Another criterion that is very important is the ability to keep track of where the distinction was found; that is, which system currently implements and uses this particular distinction. This is very important for producing any type of where-used information because as we change our distinctions it might have side effects on other systems. 

Inferencing 

Inferencing is the ability to find or infer additional information based on the information we have. For instance, if we know that an entity is a person we can infer that the person has a birthday, whether we know it or not, and we can also infer that the person is less than 150  years old. While this sounds simple at this level, the power in an ontology is when the inference chains become long and complex and we can use the inferencing engine itself to make many of these conclusions on-the-fly. 

Foreign-language support 

As we described earlier, the ontology is a specification of a conceptualization that we attach terms to.

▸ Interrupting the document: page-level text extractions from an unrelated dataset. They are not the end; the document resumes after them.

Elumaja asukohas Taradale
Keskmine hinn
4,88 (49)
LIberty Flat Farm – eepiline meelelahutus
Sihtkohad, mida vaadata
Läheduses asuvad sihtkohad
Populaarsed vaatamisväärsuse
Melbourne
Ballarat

It doesn’t take much to add  the ability to add foreign language terms.. This adds a great deal of power for developers who wish to present the same information, and the same screens, in multiple languages, as we are really just manipulating the concepts and attaching the appropriate language at runtime. 

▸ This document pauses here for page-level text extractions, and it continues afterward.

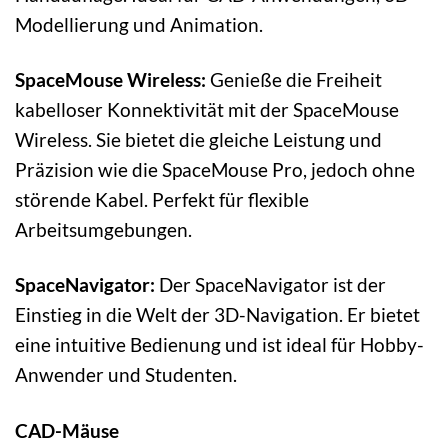
Modellierung und Animation.
SpaceMouse Wireless:
Genieße die Freiheit
kabelloser Konnektivität mit der SpaceMouse
Wireless. Sie bietet die gleiche Leistung und
Präzision wie die SpaceMouse Pro, jedoch ohne
störende Kabel. Perfekt für flexible
Arbeitsumgebungen.
SpaceNavigator:
Der SpaceNavigator ist der
Einstieg in die Welt der 3D-Navigation. Er bietet
eine intuitive Bedienung und ist ideal für Hobby-
Anwender und Studenten.
CAD-Mäuse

Some of these characteristics are aided by the existence of tools or  infrastructures, but many of them are produced by the skill of the  ontologist.

Summary  

We believe that the enterprise ontology will become a cornerstone in many information systems in the future. It will become a primary part of the systems integration infrastructure as one application will be translated into the ontology and we will very rapidly know what the corresponding schema and terms are and what transformations are needed to get to another application. It will become part of the corporate search strategy as search moves beyond mere keywords into actually searching for meaning. It will become part of business intelligence and data warehousing systems as naïve users can be led to similar terms in the warehouse repository and aid their manual search and query construction. 

Many more tools and infrastructures will become available over the  next few years that will make use of the ontology, but the prudent  information manager will not wait. He or she will recognize that there  is a fair lead time to learn and implement something like this, and any  implementation will be better than none because this particular  technology promises to greatly leverage all the rest of the system  technologies.